就这样,它似乎不是靠视觉,而是靠感觉,在松枝之间盘旋,仿佛它那羽毛都是有感觉的,在微薄的光线中,它找到了一个新的可供栖息的树枝,在那儿,它可以安静地等待它快活的一天拂晓。

当我走过那条贯穿草地的铁路堤道时,我遇到了一阵阵吹透肌骨的冷风,因为只有在那儿冷风才刮得更自由。

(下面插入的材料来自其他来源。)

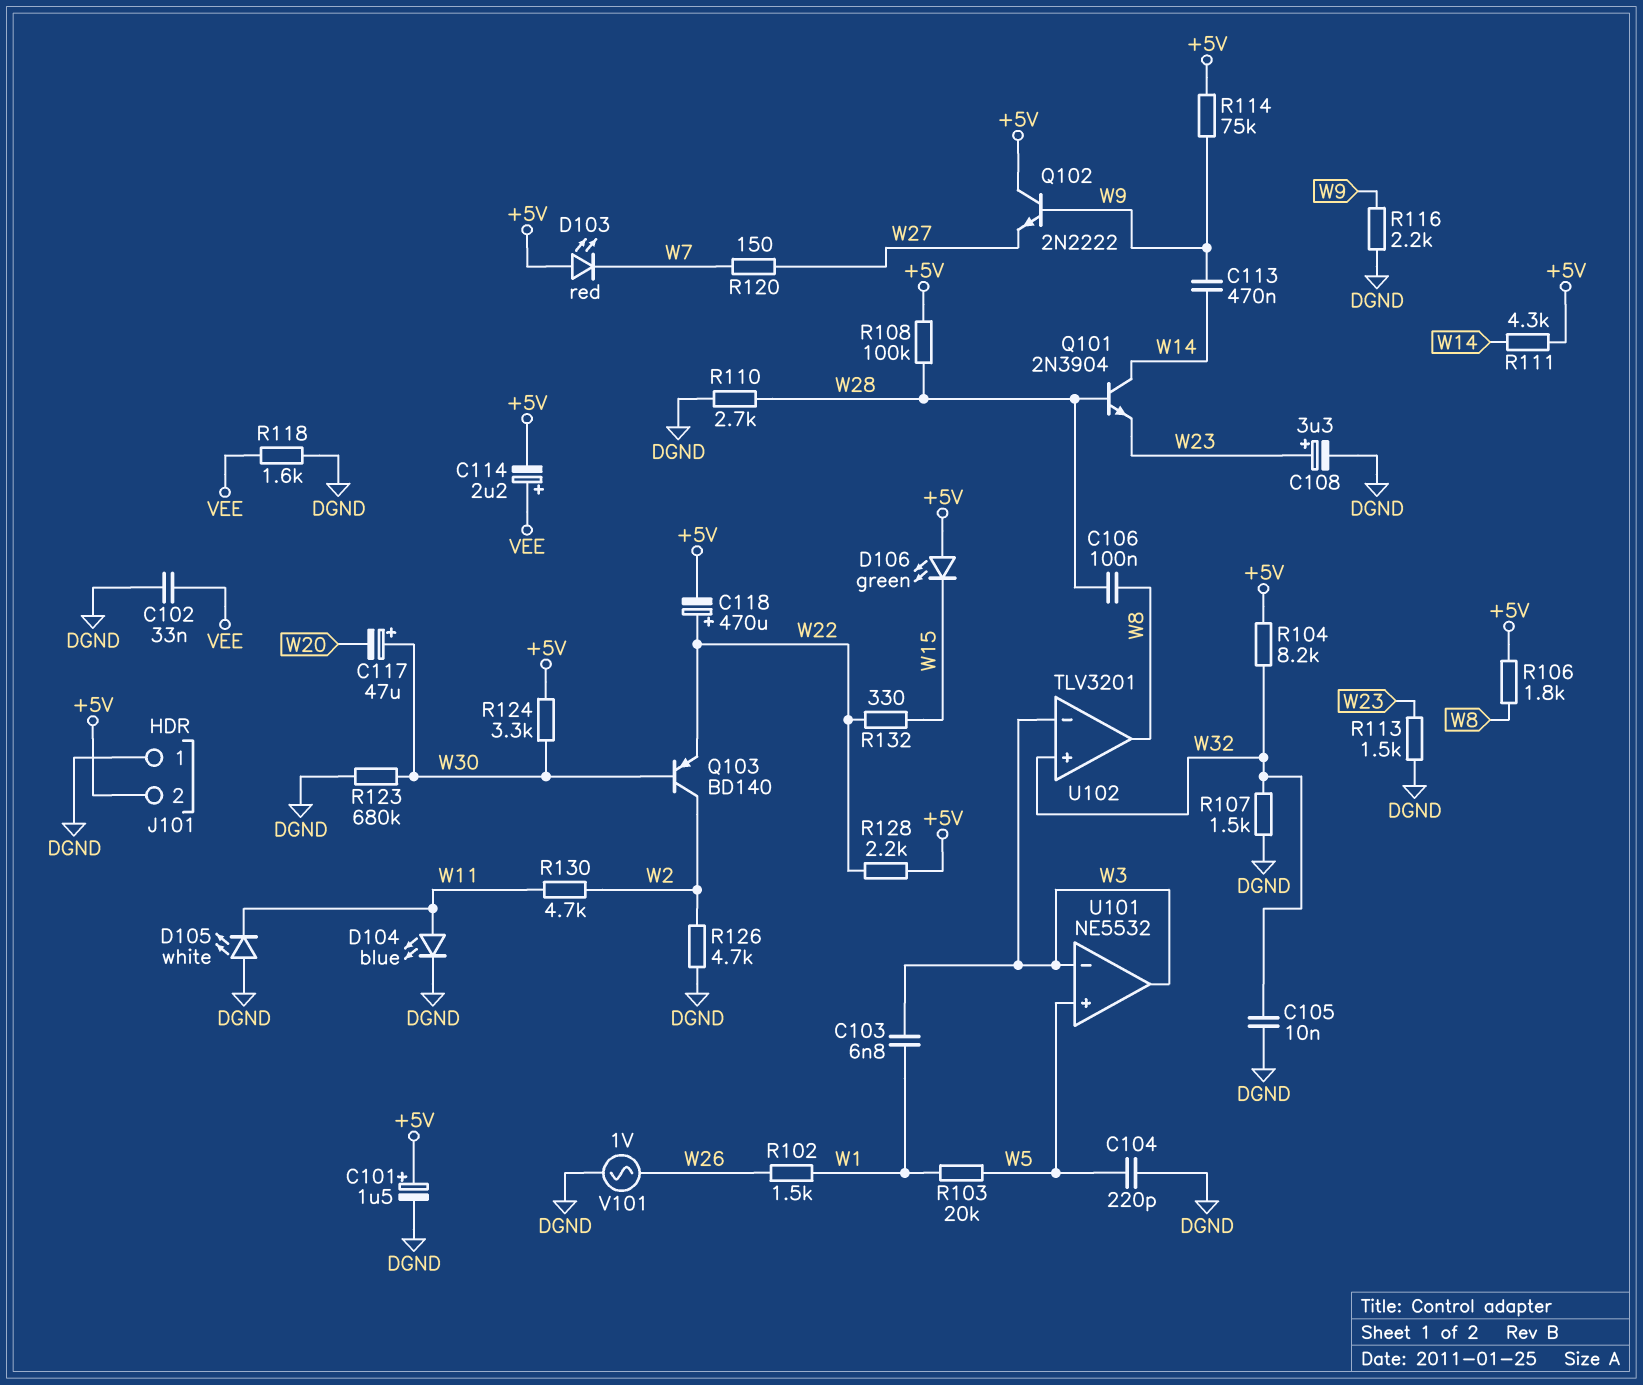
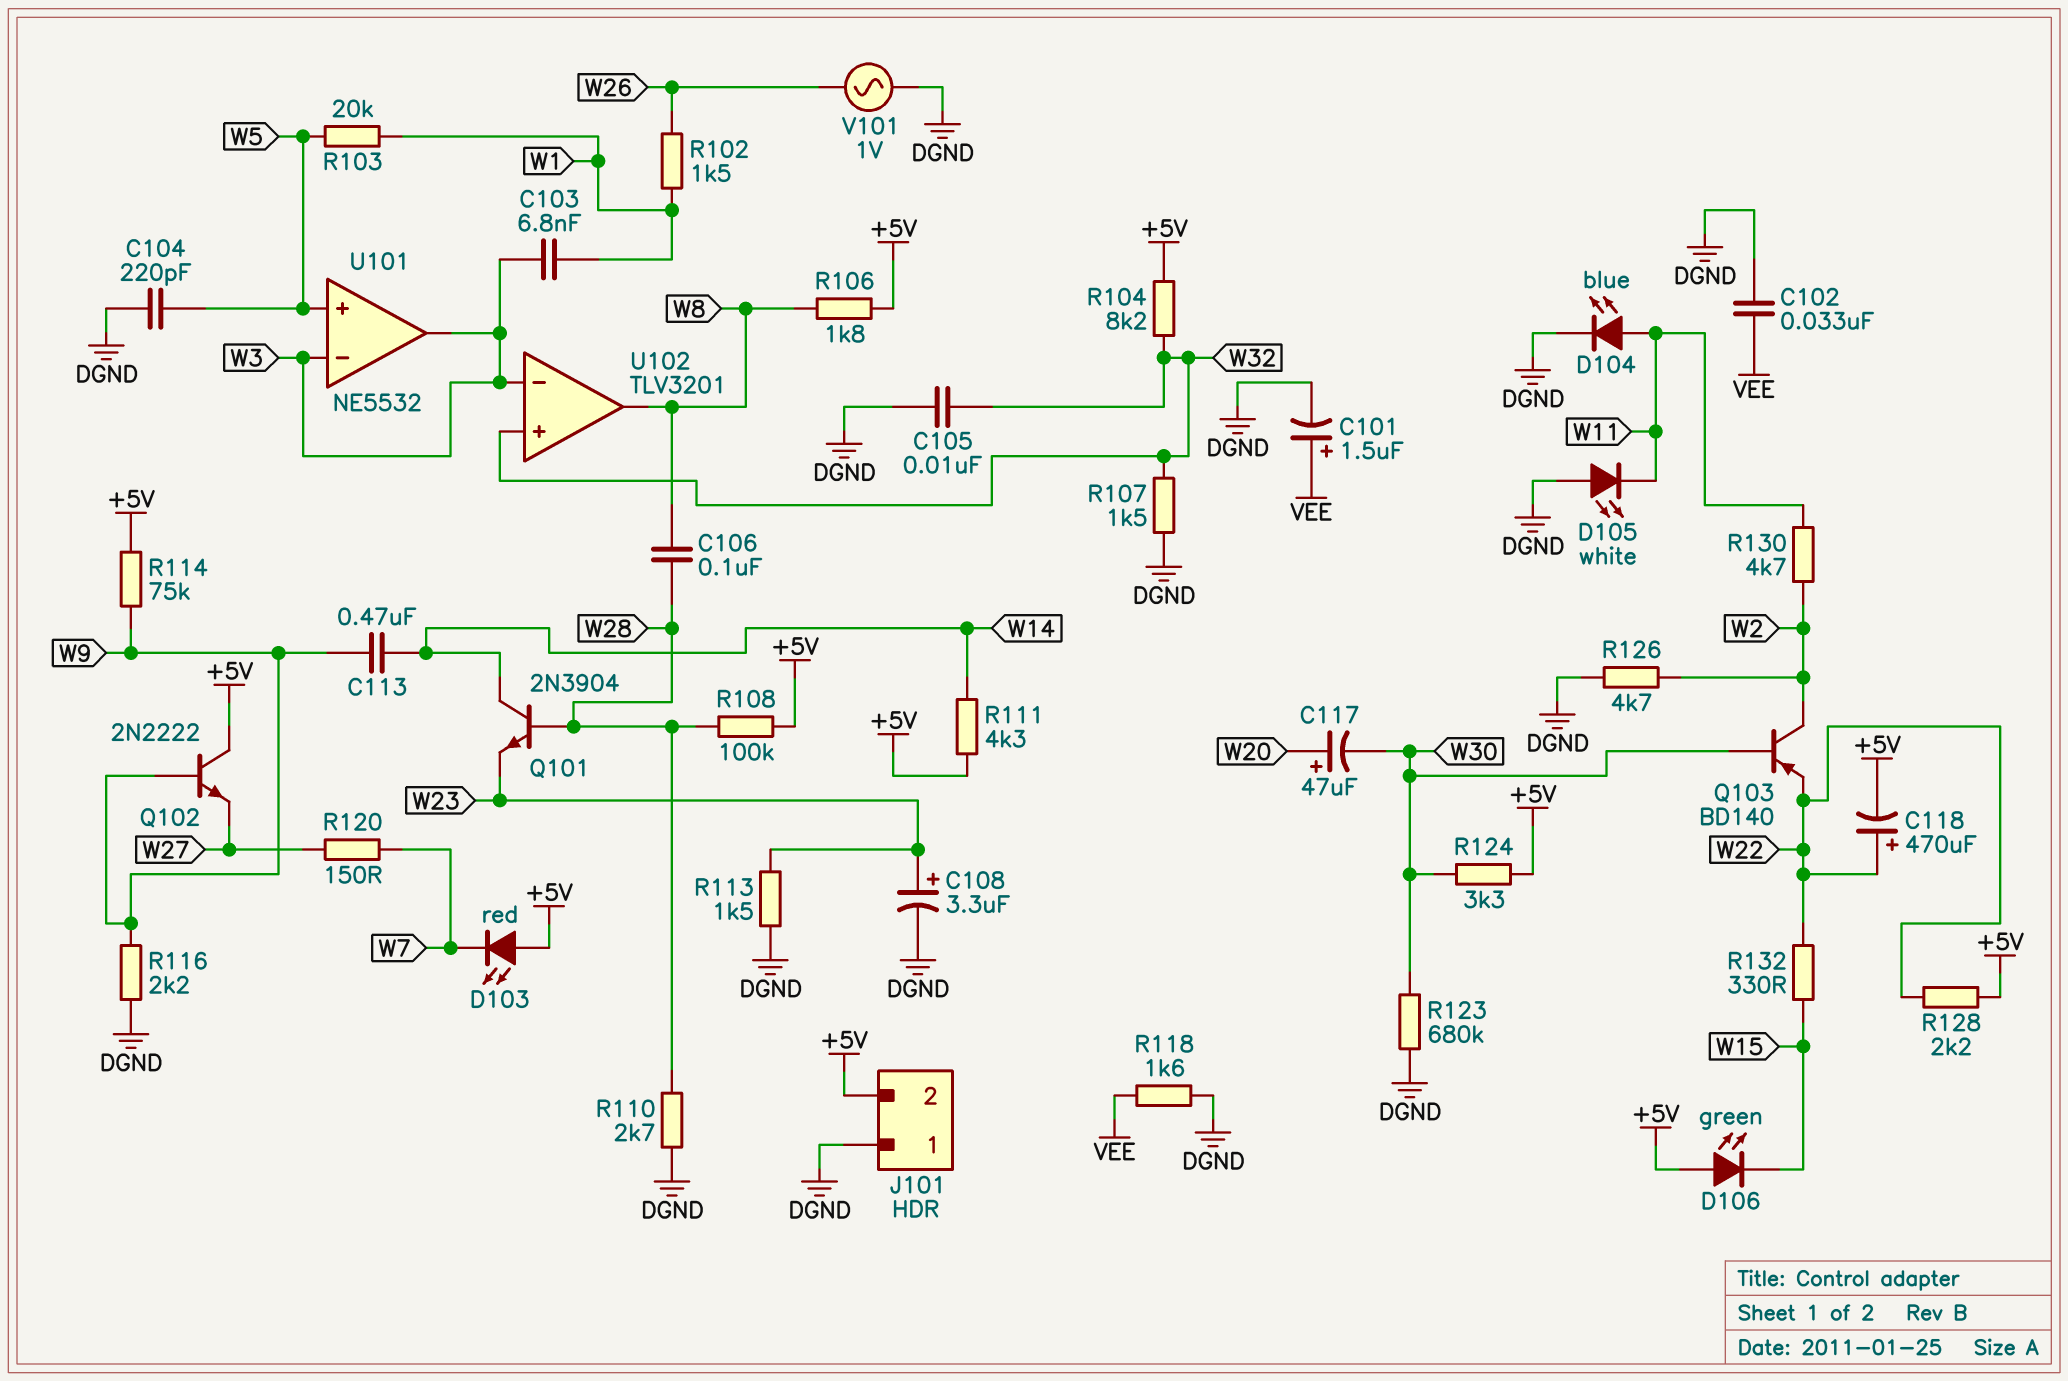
C101: 1.5uF (plus +5V, minus DGND) -> 1.5uF (plus VEE, minus DGND)
C114: 2.2uF (plus VEE, minus +5V) -> none
C117: 47uF (plus W30, minus W20) -> 47uF (plus W20, minus W30)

而当吹起的霜雪拍打了我左边的脸颊,虽然我是一个异教徒,我就把右颊也给转过来让它吹打。

从布里斯特山下来的那条马车路也不见得好多少。

因为我还是要像一个友好的印第安人一样到市镇上去,当时那宽阔的田野上的白雪积在瓦尔登路两侧的墙垣间,不要半小时,前面一位行人经过之后的足迹就看不见了。

回来的时候,又吹起了一个新的雪堆,我在雪堆里踉踉跄跄地前行,那忙碌的西北风就在路的一个大转弯处堆满了银粉似的积雪,连兔子的足迹也看不到,更不用说一只田鼠细小的脚迹了。

可是,即使在隆冬时节,我还是找到了温暖、松软的沼泽地,青草和观音莲依然在那里呈露出四季常青的叶子,偶尔也看到一些耐寒的鸟坚持着在等待春天的归来。

有时,尽管下雪,我晚上散步回来,发现有伐木工深深的足印从我门口延伸出来,在火炉上我发现一堆他无目的地削下的木屑,屋子里还留有他烟斗的味道。

或者在某一个星期日的下午,如果我碰巧在家,我会听见一个长脸的农夫踏在雪上的窸窣之声,他老远穿过了森林而来找我聊天,他是极少数的“农庄人物”

之一。

他穿的不是教授的长袍,而是一件工装服;他引用教会和政府的那些道德言论,就像他从牛栏里拉一车肥料一样简单。

我们谈到了原始、单纯的年代,那时候的人在寒冷又清新的气候里,人们围着一大堆火焰坐着,个个头脑清楚;如果没有别的东西可吃,我们就用牙齿来试试那些松鼠早已不吃的坚果,因为那些壳最硬的坚果里面往往还是空的呢。

走过最远的路,穿过最深的积雪和最可怕的暴风雪来到我家的是一位诗人。

农夫、猎户、士兵、记者,甚至哲学家都可能会吓得不敢来,但是什么也挡不住一个诗人,他是被纯粹的爱所驱动的。

谁能预言他的来去呢?为了创作,即使是在医生都睡觉的时候,他也可以出门。

我们让这小小的木屋里回响着笑声,时而还传出喃喃的但清醒的谈话,这样可以缓解瓦尔登山谷长久以来的沉默。

相形之下,连百老汇也显得寂静而且荒凉。